2. Once training of the sub-networks is complete, peel off the last node to expose the last hidden layer, and then plug each one into the ensemble by learning weights to connect that last layer to the ensemble's output. This is done independently for each candidate sub-network from Step 1.
1. This step uses the Generalization Error equation as the cost function, which quantifies the trade-off between training error and sub-network complexity.
3. Choose the candidate that led to the lowest Generalization Error for the ensemble
4. Repeat from Step 1 until improvement in Generalization Error stops.

Here is an animation from the Official repo that illustrates this process:

Notice that this is an adaptive process that starts simple, and increases complexity through time. If the problem at hand requires a more complicated model, the algorithm will run for longer and grow that structure. If the model has enough complexity/capacity, generalization error bottoms out and the algorithm terminates. This is a greedy search, similar to how a decision tree chooses its split-points one-at-a-time instead of trying to jointly optimize all split-points. Generally, this might lead to sub-optimal results. However, that are standard guarantees that we still get convergence for regularized boosting if we continue to reduce our objective (see original paper for more discussion and references).

## Experimental Results

The authors applied their methodology to some image classification tasks using the CIFAR-10 dataset. They compared two standard approaches for tuning neural networks: random grid search over structural + learning parameters (NN) and applying Bayesian Optimization to help search this same hyper-parameter space (NN-GP), which is the sort of HPO process that powers Amazon SageMaker.

The punch line is that AdaNet performed better. However, observe the final structures that these various approaches settled on for different image classification tasks:

NN and NN-GP always choose one layer in these examples. This is also the case for AdaNet with the exception of differentiating between cats and dogs, which grew a 2nd layer. It matches our intuition that this would be a more complicated task than, say, differentiating between a deer and a truck. It's also interesting to note that in most cases, AdaNet grew a smaller network than the other approaches, while still beating them in performance.

Finally, the authors compared AdaNet to GP-NN on a the Criteo click prediction dataset, which is known to be a challenging classification task. (Bayesian Optimization was also applied to AdaNet's hyper-parameter search). In this case, GP-NN chose four hidden layers of 512 units each. AdaNet was able to achieve better performance using a single layer of 512 units.

## Conclusion

This work takes an interesting approach in that it directly attempts to quantify/minimize an estimate of Generalization Error. Surprisingly, this turns out to be a learnable task that adapts the weights applied to sub-models of an ensemble based on training error and the sub-model complexities, which in turn depend on their structure. Paired with a simple search algorithm, this allows us to adaptively generate neural network structures to find the right level of model complexity for the problem at hand.
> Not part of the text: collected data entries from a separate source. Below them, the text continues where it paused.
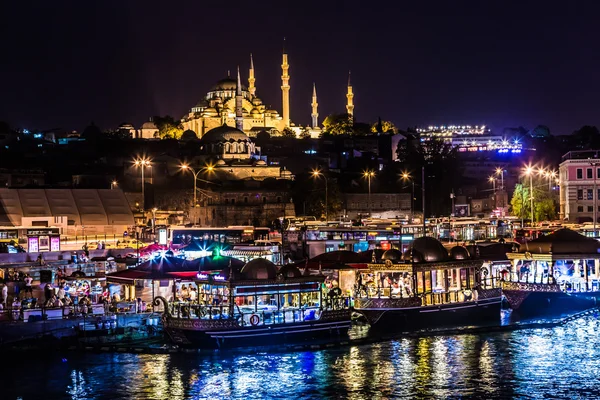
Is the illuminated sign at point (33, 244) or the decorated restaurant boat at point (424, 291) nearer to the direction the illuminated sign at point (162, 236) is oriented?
the decorated restaurant boat

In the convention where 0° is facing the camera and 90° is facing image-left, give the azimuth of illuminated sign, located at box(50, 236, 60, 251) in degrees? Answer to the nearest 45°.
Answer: approximately 0°

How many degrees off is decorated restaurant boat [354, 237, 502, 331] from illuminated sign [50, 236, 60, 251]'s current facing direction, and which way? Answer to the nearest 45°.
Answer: approximately 45° to its left

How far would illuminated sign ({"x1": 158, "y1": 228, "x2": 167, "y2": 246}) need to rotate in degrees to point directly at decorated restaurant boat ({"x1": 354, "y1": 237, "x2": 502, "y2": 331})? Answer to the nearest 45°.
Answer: approximately 45° to its left

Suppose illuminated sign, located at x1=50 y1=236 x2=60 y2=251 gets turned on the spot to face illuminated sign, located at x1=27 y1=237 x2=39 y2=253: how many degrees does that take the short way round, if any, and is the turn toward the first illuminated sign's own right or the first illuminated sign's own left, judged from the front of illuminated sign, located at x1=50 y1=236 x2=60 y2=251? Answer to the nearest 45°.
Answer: approximately 45° to the first illuminated sign's own right

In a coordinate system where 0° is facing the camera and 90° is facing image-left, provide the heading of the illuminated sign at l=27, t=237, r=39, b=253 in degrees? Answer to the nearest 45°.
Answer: approximately 0°

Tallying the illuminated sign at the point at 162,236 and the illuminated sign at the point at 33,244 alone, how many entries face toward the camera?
2
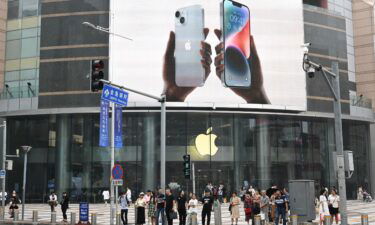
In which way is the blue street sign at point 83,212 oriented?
toward the camera

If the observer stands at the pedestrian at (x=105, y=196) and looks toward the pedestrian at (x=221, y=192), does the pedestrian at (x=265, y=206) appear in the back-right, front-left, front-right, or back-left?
front-right

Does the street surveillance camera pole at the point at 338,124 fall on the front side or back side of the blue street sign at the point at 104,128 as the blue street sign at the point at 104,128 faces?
on the front side

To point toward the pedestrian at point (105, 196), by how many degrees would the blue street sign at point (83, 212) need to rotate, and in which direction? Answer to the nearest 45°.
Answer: approximately 180°

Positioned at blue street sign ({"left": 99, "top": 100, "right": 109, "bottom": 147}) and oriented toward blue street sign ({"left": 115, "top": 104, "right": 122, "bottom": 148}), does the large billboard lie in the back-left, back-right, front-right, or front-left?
front-left

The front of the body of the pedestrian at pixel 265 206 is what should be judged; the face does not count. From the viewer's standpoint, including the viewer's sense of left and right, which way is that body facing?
facing the viewer and to the left of the viewer

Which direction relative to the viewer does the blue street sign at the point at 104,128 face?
toward the camera

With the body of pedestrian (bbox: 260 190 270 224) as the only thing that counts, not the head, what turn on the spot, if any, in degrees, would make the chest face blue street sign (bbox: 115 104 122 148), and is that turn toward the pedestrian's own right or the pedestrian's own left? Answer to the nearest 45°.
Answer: approximately 90° to the pedestrian's own right

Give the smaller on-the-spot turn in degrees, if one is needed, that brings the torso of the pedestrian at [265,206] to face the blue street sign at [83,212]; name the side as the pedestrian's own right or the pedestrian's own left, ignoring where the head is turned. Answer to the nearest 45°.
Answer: approximately 45° to the pedestrian's own right
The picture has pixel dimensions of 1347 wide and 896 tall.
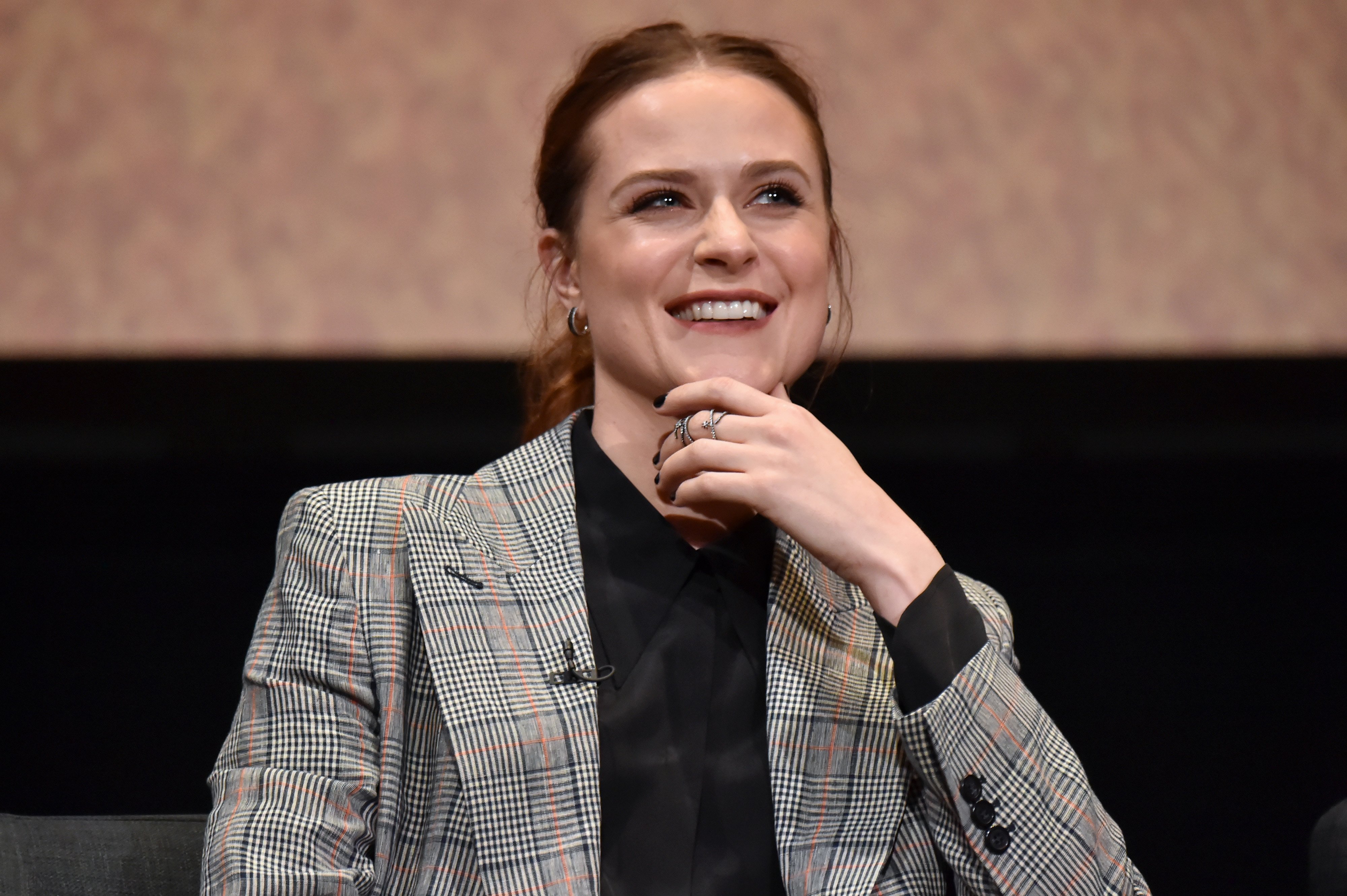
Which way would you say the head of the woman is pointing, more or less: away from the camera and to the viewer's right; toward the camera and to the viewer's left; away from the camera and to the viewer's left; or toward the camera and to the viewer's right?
toward the camera and to the viewer's right

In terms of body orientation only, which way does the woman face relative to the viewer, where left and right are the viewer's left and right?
facing the viewer
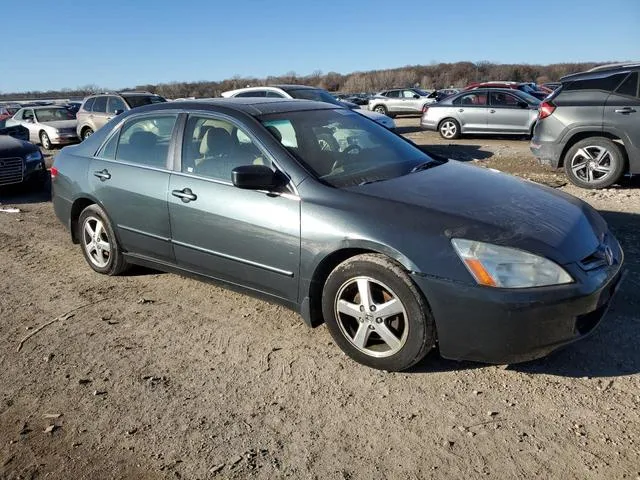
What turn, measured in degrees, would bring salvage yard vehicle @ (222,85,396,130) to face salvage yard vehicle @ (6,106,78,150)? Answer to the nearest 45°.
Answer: approximately 180°

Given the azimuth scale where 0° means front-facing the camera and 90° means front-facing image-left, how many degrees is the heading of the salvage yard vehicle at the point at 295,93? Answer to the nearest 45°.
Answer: approximately 315°

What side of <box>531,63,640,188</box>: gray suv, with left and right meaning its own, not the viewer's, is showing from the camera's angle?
right

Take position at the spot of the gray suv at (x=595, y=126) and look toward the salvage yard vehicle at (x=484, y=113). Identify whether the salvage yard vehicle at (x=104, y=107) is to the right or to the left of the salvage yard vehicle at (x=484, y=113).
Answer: left

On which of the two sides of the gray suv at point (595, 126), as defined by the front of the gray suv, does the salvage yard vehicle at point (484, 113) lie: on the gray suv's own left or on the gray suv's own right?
on the gray suv's own left

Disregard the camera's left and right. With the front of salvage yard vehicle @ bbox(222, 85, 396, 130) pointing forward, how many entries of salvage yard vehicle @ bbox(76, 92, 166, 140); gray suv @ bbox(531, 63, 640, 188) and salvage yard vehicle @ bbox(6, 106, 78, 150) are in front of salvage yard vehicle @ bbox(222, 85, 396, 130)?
1

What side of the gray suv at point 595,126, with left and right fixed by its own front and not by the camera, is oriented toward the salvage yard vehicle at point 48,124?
back
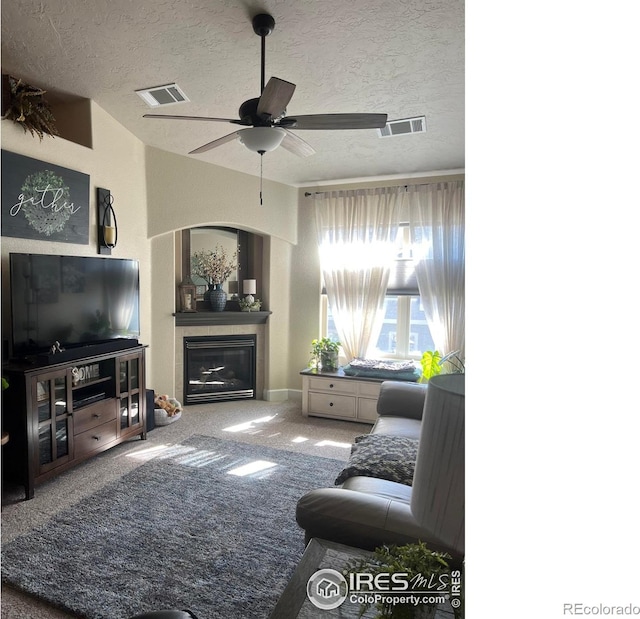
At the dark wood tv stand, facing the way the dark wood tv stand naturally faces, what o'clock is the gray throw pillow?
The gray throw pillow is roughly at 12 o'clock from the dark wood tv stand.

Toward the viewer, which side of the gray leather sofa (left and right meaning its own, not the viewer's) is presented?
left

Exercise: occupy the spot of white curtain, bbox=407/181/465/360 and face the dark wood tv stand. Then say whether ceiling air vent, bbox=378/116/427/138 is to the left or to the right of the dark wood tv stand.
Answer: left

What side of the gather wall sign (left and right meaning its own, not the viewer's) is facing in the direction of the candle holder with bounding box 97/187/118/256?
left

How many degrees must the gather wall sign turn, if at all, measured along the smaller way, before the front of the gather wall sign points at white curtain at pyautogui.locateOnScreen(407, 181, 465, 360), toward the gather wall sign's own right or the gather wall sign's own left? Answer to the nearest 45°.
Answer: approximately 45° to the gather wall sign's own left

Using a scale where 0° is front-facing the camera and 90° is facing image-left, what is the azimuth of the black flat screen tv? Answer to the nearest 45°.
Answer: approximately 315°

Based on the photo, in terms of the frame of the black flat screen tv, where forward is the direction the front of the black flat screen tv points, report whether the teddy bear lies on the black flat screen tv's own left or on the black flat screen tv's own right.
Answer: on the black flat screen tv's own left
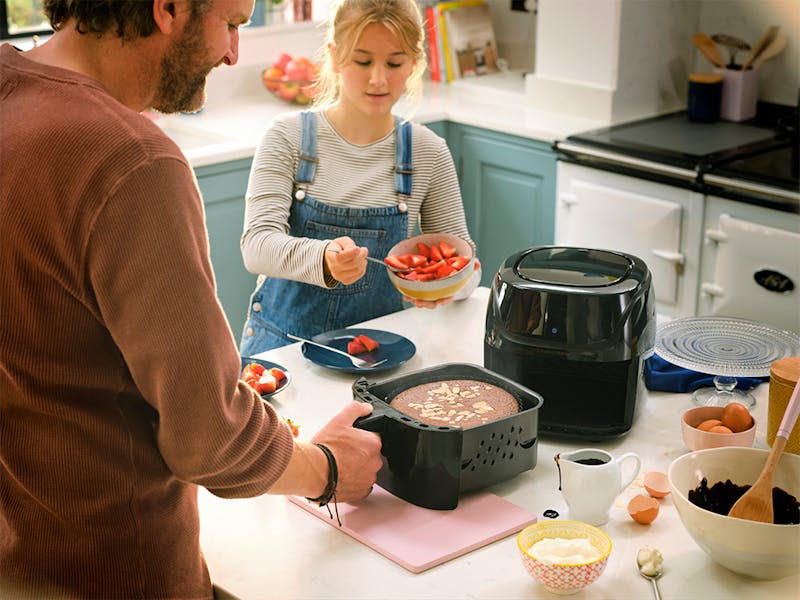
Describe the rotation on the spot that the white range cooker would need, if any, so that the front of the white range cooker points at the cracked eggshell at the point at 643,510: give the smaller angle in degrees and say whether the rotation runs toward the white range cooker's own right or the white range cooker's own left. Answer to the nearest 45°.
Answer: approximately 45° to the white range cooker's own left

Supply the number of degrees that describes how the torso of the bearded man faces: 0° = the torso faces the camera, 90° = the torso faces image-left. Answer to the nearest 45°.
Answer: approximately 225°

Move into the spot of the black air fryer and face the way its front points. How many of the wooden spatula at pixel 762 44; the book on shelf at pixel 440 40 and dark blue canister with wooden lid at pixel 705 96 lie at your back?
3

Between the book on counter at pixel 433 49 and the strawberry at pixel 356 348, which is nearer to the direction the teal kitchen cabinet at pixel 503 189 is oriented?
the strawberry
This approach is not free, however. We still have hyper-parameters we need to tune by using a holdout set, such as the learning rate, the starting number of nodes/layers, the strength of the complexity penalty…etc. But, this process tends to learn better performing and more efficient structures. By directly minimizing Generalization Error, we can make more principled decisions on model structure instead of e.g. choosing an unnecessarily large model and trying to tune our way out of over-fitting with indirect methods.